Pictures excluded, please retype exactly the lines from the start of the data through the line that contains "ખાખરેચી સત્યાગ્રહ : 1-8", both ends kept, and nothing beyond them.

=== The records ===

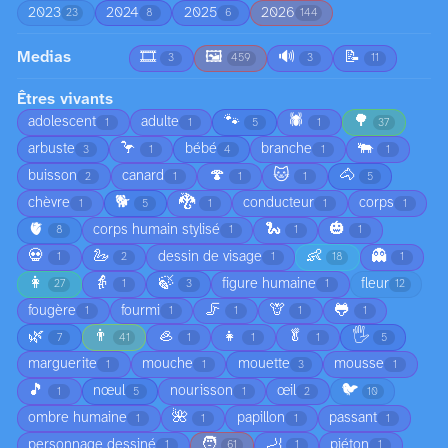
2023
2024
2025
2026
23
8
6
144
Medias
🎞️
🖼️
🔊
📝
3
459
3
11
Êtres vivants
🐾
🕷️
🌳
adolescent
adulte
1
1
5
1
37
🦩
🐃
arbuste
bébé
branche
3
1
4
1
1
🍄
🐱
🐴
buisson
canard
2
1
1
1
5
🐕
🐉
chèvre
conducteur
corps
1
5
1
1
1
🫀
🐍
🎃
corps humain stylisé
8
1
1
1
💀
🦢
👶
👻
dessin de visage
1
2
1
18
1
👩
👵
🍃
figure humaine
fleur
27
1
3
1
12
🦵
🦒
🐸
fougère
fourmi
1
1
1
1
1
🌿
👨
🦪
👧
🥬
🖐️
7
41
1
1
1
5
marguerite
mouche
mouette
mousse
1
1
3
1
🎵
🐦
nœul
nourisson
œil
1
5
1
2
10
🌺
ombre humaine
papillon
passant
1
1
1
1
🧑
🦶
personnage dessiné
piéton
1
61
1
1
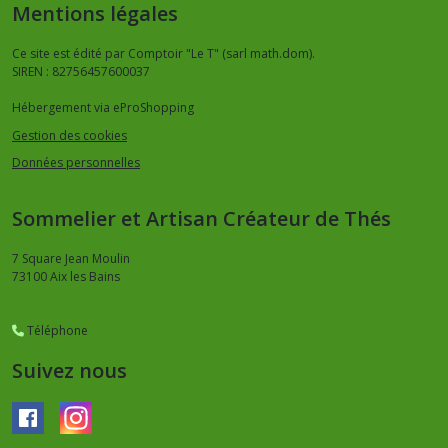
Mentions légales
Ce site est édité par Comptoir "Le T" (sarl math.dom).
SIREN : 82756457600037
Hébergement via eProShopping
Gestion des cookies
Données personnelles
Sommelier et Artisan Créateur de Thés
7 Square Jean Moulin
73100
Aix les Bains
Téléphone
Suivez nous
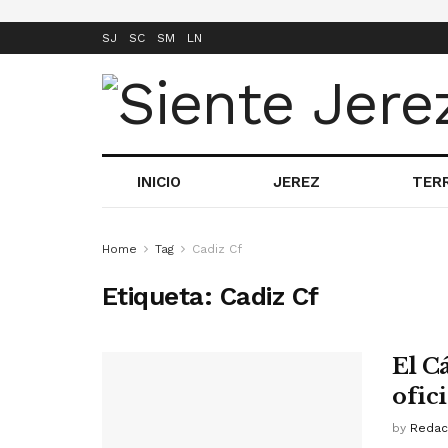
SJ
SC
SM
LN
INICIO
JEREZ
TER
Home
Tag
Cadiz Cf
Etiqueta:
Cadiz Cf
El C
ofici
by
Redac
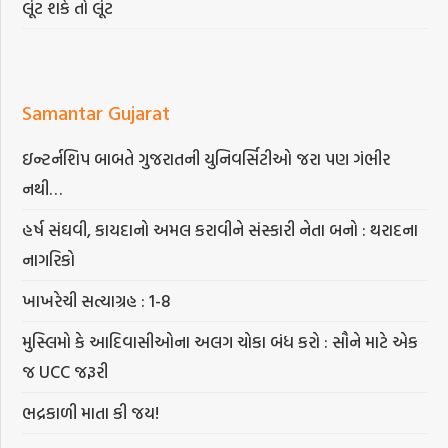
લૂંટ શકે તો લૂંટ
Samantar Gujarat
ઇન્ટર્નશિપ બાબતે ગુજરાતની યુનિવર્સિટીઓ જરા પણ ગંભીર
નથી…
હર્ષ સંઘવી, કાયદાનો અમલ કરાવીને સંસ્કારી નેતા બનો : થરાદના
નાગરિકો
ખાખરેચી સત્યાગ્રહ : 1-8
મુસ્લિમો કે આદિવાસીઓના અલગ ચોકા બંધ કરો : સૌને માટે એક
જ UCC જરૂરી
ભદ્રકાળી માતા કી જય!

===

> **Task result**:
2023
2024
2025
2026
23
8
6
144
Medias
🎞️
🖼️
🔊
📝
3
459
3
11
Êtres vivants
🐾
🕷️
🌳
adolescent
adulte
1
1
5
1
37
🦩
🐃
arbuste
bébé
branche
3
1
4
1
1
🍄
🐱
🐴
buisson
canard
2
1
1
1
5
🐕
🐉
chèvre
conducteur
corps
1
5
1
1
1
🫀
🐍
🎃
corps humain stylisé
8
1
1
1
💀
🦢
👶
👻
dessin de visage
1
2
1
18
1
👩
👵
🍃
figure humaine
fleur
27
1
3
1
12
🦵
🦒
🐸
fougère
fourmi
1
1
1
1
1
🌿
👨
🦪
👧
🥬
🖐️
7
41
1
1
1
5
marguerite
mouche
mouette
mousse
1
1
3
1
🎵
🐦
nœul
nourisson
œil
1
5
1
2
10
🌺
ombre humaine
papillon
passant
1
1
1
1
🧑
🦶
personnage dessiné
piéton
1
61
1
1
Mentions légales
Ce site est édité par Comptoir "Le T" (sarl math.dom).
SIREN : 82756457600037
Hébergement via eProShopping
Gestion des cookies
Données personnelles
Sommelier et Artisan Créateur de Thés
7 Square Jean Moulin
73100
Aix les Bains
Téléphone
Suivez nous
SJ
SC
SM
LN
INICIO
JEREZ
TER
Home
Tag
Cadiz Cf
Etiqueta:
Cadiz Cf
El C
ofici
by
Redac
લૂંટ શકે તો લૂંટ
Samantar Gujarat
ઇન્ટર્નશિપ બાબતે ગુજરાતની યુનિવર્સિટીઓ જરા પણ ગંભીર
નથી…
હર્ષ સંઘવી, કાયદાનો અમલ કરાવીને સંસ્કારી નેતા બનો : થરાદના
નાગરિકો
ખાખરેચી સત્યાગ્રહ : 1-8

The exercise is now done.